## [Tugas yang Diminta]
1/ Tuliskan kembali seluruh artikel tentang kondisi fiskal Riau, kata demi kata, tanpa perubahan apa pun.
2/ Tampilkan setiap baris catatan yang memuat kata "major", utuh dan tanpa diubah.

## [Teks yang Disediakan]

OikosVeritas

Aturan Fiskal Perlu Dikoreksi: Riau Kaya Sumber Daya, Miskin Fiskal

Analis ekonomi politik, Kusfiardi, menyebut kasus Riau bukan satu-satunya. Menurut dia, ini adalah gejala dari persoalan lama yang belum tuntas: ketimpangan vertikal dalam sistem fiskal nasional. Kata Kusfiardi, selama ini formula perimbangan keuangan bersifat terlalu sentralistik, tak menimbang kontribusi riil daerah terhadap ekonomi nasional.

JERNIH– Sebuah ironi tengah mengemuka dari jantung ekonomi nasional: Riau, provinsi penghasil minyak dan sawit terbesar, justru terseok secara fiskal. Tekanan anggaran memaksa pemerintah daerah menahan belanja dan menanggung tunda bayar sebesar Rp274 miliar. Fakta ini mengemuka dari keluhan Gubernur Riau Abdul Wahid saat bertemu Menteri Keuangan, Selasa (10/6/2025) lalu.

## [Data Tugas]

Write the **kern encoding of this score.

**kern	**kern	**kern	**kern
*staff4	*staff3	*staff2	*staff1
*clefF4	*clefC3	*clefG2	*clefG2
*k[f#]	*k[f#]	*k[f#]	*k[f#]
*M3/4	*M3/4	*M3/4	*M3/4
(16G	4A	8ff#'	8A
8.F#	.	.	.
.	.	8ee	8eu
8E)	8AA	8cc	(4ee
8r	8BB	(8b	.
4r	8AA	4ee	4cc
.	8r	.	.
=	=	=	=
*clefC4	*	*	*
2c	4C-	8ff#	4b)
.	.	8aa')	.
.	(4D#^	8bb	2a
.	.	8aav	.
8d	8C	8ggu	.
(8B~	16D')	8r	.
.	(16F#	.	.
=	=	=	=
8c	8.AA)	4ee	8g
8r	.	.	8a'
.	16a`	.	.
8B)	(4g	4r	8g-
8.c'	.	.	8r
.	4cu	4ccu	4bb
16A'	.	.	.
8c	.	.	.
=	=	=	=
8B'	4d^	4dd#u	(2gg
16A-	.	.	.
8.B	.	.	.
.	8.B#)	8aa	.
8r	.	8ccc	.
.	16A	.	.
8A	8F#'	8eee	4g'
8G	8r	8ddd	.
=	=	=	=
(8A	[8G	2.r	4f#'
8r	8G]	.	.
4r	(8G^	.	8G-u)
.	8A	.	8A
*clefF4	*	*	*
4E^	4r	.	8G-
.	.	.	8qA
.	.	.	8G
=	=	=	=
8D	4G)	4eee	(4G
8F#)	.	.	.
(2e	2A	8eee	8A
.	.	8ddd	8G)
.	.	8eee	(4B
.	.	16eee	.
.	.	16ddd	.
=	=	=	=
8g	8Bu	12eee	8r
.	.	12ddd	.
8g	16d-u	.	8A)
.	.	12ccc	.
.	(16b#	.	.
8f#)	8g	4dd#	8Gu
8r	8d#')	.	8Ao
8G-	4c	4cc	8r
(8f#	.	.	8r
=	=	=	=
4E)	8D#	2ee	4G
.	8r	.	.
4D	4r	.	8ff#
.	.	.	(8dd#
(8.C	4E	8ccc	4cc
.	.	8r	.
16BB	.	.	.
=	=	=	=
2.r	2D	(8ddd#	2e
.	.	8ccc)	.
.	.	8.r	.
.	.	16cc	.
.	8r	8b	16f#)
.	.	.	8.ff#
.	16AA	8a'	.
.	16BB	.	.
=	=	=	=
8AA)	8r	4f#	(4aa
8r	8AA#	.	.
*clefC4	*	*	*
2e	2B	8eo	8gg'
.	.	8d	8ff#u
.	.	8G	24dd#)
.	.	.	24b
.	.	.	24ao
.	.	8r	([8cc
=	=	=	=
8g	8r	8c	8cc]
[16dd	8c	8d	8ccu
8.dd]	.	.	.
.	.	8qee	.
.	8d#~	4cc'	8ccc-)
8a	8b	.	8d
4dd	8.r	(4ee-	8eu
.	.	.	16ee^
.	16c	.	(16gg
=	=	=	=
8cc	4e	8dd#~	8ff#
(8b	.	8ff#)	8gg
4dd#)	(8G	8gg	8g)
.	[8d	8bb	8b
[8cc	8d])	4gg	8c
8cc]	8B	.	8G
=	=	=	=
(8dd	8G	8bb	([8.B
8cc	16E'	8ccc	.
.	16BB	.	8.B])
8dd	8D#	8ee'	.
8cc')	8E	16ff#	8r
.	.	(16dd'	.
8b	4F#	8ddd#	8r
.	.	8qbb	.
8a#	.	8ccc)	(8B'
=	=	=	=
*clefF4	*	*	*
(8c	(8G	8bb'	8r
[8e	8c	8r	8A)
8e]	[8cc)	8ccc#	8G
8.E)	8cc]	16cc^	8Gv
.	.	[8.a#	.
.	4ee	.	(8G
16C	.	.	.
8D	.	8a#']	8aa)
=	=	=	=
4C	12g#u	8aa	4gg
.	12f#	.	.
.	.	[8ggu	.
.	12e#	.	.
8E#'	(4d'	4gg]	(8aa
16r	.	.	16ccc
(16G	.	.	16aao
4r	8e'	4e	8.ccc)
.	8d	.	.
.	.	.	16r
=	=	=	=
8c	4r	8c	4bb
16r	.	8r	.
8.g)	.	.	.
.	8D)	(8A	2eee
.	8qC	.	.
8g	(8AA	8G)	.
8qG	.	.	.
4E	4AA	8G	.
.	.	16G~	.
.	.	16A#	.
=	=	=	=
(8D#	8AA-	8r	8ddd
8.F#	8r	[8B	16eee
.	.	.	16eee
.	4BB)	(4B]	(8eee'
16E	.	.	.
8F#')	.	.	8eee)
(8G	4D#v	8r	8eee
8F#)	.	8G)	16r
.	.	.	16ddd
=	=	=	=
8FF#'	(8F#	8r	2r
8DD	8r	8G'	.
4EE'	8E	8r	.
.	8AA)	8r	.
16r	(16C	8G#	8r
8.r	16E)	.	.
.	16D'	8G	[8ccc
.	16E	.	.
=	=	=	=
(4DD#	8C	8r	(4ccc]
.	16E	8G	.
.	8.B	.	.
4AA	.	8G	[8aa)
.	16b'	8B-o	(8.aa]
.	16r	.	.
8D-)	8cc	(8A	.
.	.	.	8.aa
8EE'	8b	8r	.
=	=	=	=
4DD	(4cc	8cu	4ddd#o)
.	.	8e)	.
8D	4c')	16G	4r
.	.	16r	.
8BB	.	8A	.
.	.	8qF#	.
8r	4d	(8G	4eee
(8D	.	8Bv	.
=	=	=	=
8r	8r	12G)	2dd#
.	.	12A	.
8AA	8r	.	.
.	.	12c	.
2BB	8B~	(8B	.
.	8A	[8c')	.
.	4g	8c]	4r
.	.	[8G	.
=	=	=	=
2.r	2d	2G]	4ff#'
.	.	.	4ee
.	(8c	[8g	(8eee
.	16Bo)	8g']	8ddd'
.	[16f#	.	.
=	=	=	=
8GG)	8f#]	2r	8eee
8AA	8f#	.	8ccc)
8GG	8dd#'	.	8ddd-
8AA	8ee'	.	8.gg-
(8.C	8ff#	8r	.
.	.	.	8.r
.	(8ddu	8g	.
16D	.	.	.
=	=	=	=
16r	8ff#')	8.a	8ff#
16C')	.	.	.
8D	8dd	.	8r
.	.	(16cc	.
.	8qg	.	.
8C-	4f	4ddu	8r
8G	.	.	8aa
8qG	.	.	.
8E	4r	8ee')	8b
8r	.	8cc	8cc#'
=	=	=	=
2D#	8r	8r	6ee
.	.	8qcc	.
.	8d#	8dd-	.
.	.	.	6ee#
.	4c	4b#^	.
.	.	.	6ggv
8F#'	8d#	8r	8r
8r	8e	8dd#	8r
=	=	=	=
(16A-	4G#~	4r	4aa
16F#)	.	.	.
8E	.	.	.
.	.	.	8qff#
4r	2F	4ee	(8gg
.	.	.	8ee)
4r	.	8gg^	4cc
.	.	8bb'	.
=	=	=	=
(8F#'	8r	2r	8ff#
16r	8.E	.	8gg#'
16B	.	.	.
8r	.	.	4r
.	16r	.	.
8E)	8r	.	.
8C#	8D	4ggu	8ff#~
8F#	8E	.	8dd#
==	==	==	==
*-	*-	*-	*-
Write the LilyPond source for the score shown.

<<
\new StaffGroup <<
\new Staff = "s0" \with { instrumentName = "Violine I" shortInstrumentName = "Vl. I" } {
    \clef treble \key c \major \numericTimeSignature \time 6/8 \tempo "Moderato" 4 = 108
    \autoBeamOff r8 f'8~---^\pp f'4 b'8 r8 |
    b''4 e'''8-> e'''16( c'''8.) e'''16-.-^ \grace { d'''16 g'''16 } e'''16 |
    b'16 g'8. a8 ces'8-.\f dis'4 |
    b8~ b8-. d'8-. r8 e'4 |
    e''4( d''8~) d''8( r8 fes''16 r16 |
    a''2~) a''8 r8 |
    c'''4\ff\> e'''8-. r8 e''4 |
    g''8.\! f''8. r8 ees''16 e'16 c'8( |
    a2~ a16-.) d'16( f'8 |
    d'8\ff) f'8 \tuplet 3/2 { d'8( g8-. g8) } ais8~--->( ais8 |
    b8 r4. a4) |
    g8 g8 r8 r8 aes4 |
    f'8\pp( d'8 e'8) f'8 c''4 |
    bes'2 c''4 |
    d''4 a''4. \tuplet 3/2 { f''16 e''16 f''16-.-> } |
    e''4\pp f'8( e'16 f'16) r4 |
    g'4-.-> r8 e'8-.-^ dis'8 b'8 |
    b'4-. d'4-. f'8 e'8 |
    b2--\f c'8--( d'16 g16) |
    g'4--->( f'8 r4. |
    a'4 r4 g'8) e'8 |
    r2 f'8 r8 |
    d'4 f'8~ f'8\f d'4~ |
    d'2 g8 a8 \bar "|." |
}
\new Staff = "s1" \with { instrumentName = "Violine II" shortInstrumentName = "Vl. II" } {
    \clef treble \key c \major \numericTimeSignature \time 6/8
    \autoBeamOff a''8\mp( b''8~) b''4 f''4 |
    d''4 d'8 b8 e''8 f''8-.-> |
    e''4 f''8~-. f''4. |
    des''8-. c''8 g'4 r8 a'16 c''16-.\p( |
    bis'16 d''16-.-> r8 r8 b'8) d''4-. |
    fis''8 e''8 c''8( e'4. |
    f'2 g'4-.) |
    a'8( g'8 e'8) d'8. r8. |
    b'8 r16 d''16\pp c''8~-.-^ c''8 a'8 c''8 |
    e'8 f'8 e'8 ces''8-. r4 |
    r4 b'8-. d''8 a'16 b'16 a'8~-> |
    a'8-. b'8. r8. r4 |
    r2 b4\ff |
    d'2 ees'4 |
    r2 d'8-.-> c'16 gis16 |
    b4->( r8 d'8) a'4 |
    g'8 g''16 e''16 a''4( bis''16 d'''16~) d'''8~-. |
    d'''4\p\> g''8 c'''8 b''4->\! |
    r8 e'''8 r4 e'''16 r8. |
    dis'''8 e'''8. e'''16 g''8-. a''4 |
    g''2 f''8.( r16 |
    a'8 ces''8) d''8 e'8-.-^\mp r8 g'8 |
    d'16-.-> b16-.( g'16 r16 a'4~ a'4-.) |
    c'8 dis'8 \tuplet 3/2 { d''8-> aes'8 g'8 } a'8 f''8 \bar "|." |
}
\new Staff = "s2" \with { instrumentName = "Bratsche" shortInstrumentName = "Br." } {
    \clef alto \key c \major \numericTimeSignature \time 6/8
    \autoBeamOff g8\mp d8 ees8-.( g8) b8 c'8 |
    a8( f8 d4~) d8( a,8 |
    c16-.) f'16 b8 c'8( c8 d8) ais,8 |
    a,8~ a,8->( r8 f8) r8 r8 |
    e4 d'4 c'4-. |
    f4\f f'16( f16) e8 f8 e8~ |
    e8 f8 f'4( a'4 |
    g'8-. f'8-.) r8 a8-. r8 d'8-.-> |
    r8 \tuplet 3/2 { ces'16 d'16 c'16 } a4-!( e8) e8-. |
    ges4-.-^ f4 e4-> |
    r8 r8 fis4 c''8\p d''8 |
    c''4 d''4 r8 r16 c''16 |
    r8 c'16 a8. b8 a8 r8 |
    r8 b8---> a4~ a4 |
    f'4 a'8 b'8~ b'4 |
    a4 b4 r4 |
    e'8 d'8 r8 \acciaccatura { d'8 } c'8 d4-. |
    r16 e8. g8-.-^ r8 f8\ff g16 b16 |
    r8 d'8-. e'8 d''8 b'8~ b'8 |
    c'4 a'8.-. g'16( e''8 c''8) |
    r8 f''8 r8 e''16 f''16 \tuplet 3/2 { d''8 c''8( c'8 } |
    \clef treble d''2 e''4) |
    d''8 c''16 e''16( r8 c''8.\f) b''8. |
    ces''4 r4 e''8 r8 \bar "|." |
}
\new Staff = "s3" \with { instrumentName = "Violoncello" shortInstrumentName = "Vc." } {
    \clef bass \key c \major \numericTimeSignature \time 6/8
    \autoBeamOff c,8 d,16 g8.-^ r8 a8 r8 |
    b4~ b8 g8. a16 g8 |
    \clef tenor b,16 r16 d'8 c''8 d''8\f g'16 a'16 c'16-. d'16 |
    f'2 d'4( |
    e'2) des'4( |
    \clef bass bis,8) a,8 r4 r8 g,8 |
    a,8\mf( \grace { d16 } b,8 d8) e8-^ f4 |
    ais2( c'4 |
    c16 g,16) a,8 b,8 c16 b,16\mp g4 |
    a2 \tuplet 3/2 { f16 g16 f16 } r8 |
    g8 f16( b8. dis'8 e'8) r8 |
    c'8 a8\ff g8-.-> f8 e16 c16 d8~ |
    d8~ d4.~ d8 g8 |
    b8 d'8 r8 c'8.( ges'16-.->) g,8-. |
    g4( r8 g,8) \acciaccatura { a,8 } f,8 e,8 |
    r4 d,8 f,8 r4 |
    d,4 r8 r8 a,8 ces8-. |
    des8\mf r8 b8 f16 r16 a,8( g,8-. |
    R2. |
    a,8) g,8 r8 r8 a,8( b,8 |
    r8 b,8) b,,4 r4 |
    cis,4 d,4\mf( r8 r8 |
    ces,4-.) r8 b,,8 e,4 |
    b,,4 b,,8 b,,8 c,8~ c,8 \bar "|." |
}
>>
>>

## [Hasil yang Diharapkan]
1/
OikosVeritas

Aturan Fiskal Perlu Dikoreksi: Riau Kaya Sumber Daya, Miskin Fiskal

Analis ekonomi politik, Kusfiardi, menyebut kasus Riau bukan satu-satunya. Menurut dia, ini adalah gejala dari persoalan lama yang belum tuntas: ketimpangan vertikal dalam sistem fiskal nasional. Kata Kusfiardi, selama ini formula perimbangan keuangan bersifat terlalu sentralistik, tak menimbang kontribusi riil daerah terhadap ekonomi nasional.

JERNIH– Sebuah ironi tengah mengemuka dari jantung ekonomi nasional: Riau, provinsi penghasil minyak dan sawit terbesar, justru terseok secara fiskal. Tekanan anggaran memaksa pemerintah daerah menahan belanja dan menanggung tunda bayar sebesar Rp274 miliar. Fakta ini mengemuka dari keluhan Gubernur Riau Abdul Wahid saat bertemu Menteri Keuangan, Selasa (10/6/2025) lalu.

2/
    \clef treble \key c \major \numericTimeSignature \time 6/8 \tempo "Moderato" 4 = 108
    \clef treble \key c \major \numericTimeSignature \time 6/8
    \clef alto \key c \major \numericTimeSignature \time 6/8
    \clef bass \key c \major \numericTimeSignature \time 6/8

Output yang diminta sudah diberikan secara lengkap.